Another was seeing people embracing peace talks and willing to be involved peace building within the community.

A case in point was cited of Waweru and Mwangi, from Laini Saba village, who were part of the team to Rwanda. After they returned, the duo held several talks with the community members from their respective areas in an initiative that boosted peaceful co-existence in their area.

“This was evident in the way that their area responded calmly and with restrain after IEBC Chairman Wafula Chebukati announced the presidential election results,” says Kamau.

Another success was noted when Kibera pastors embraced the idea of supporting the initiative financially to enable other pastors from other slums to be trained.

According to Kamau, the post-election scenario in Kibera was a test of all the activities they had done in the sprawling settlements. “The fact that there were some skirmishes in Sarang’ombe Village almost discouraged some of the peace ambassadors but they were encouraged that it did not go on for long and peace was restored.”

Overall, the peace initiative was a success going by the prevailing general peace in Kibera, one of the five wards in Kibra Constituency. It was notable that four were very peaceful throughout the electioneering period.

According to Mutamba, May 2016 was very unique and heart-troubling time for him during the height of the controversial anti-Independent Electoral and Boundaries Commission (IEBC) protests and demonstrations.

Says Mutamba: “That was the time I was brought to realise how dangerous violence can be. During that time several houses in Kibra were torched and a number of people died, besides those who were wounded and lost property.”

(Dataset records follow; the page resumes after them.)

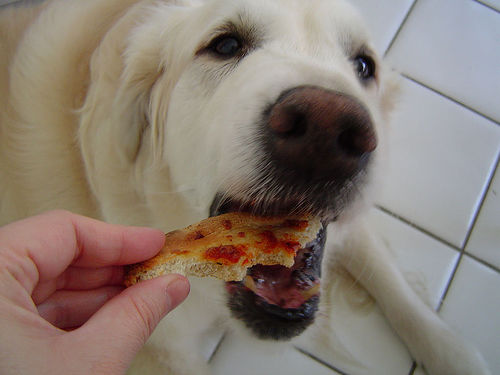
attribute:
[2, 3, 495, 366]
dog — white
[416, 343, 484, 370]
paw — white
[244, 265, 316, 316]
tongue — pink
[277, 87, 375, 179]
nose — black, brown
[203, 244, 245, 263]
sauce — red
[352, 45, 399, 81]
eye — dark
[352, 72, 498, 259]
tiles — white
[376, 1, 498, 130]
tiles — white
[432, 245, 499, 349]
tiles — white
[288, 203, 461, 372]
tiles — white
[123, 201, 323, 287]
crust — pizza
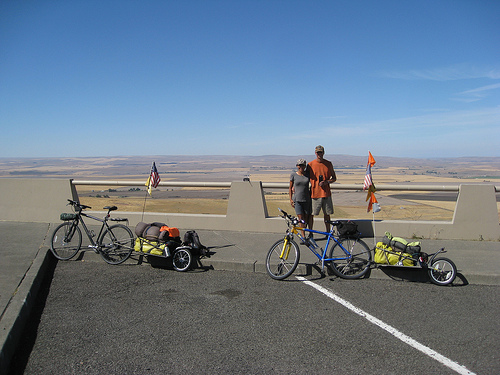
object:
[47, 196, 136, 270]
bicycle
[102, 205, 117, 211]
seat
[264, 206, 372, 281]
bicycle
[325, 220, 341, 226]
seat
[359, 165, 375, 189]
flags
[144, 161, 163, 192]
flag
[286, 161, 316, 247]
owners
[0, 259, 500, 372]
parking lot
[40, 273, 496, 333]
segments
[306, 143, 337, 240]
male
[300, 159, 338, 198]
shirt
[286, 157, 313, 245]
female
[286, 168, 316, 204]
shirt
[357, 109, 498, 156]
clouds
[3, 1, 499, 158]
sky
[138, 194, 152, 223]
stick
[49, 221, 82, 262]
tire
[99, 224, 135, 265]
tire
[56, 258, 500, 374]
pavement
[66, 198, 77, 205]
handle bars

After normalcy and tranquillity had returned, Mutamba knew from deep within his heart that something had to be done. The perpetual violence and volatile state in Kibra and other informal settlement areas had to come to an end and somebody or institution had to lead the process.

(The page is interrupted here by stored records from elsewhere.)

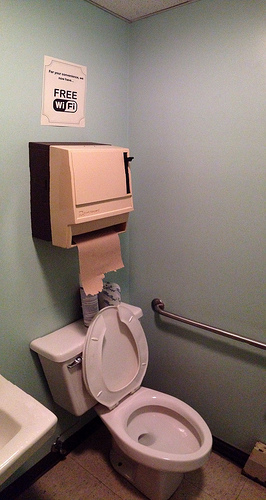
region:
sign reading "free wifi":
[41, 54, 87, 125]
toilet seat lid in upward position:
[83, 306, 149, 407]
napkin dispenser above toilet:
[27, 139, 132, 293]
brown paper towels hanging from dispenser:
[71, 226, 123, 293]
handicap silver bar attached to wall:
[152, 296, 264, 357]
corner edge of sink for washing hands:
[0, 371, 58, 484]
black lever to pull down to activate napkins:
[123, 148, 134, 197]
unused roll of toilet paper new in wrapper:
[79, 270, 121, 325]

The Nairobi Baptist Church Kibera pastor then joined his colleagues to address the problem by organising peace workshops from September to July 2017 with the full backing of Christian, Muslim and Government officials in Kibra before spreading it to 10 other informal settlements in Nairobi.

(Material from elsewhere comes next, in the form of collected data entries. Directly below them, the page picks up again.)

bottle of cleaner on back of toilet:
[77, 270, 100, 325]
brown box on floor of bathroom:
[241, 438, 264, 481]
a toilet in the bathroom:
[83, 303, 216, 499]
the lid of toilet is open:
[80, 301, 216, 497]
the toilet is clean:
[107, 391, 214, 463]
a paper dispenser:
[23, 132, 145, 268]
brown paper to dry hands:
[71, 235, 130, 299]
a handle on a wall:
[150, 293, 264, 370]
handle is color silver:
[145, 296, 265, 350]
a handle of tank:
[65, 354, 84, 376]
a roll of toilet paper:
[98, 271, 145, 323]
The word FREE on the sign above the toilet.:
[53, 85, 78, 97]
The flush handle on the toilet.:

The programme was supported by Nairobi Baptist Church Ngong Road, Centre for Transformation Mission, Inawezekana, National Council of Churches in Kenya (NCCK) and the Kibera Pastors’ Forum among others.

Another high moment was during their meetings with Reverend Calisto Odede, Senior Pastor of Nairobi Baptist Church who fully supported and encouraged them fully.

Says Mutamba: “However, there were several moments of discouragement, the worst was when people made frantic calls at midnight on August 14 when Uhuru Kenyatta was declared winner of the presidential elections which led to protest in parts of Kibera, Nairobi and Nyanza.” He added: “When I spoke to the Administration Police Commandant, he failed to assure me of any help. I felt helpless and completely devastated by the response I got from the security agencies.”

Mutamba says the other low moment was when some Sarang’ombe village residents called him crying for food as they were starving. “It was hard to believe how a mother and her children had locked themselves in the house for fear of being beaten or even shot at as they starved,” he says.

On the brighter side, the biggest success was when they were able to work with youth leaders and ensured that they moved away from the roads and stopped protesting.

All the other slums remained largely peaceful with the exception of Mathare Valley in Mathare constituency, where police were accused of high-handedness and killing a 10 year-old schoolgirl who was playing on the balcony of her parents’ home.

The peace initiative team later organised food donations from their congregants which were donated to victims of the violence through the Kenya Red Cross Society.

Meanwhile, plans by the Forum were in top gear to come up with another peace programme to address the youths living in informal settlements to shun violence and promote tolerance as well as peaceful co-existence no matter who wins the second round of the presidential elections.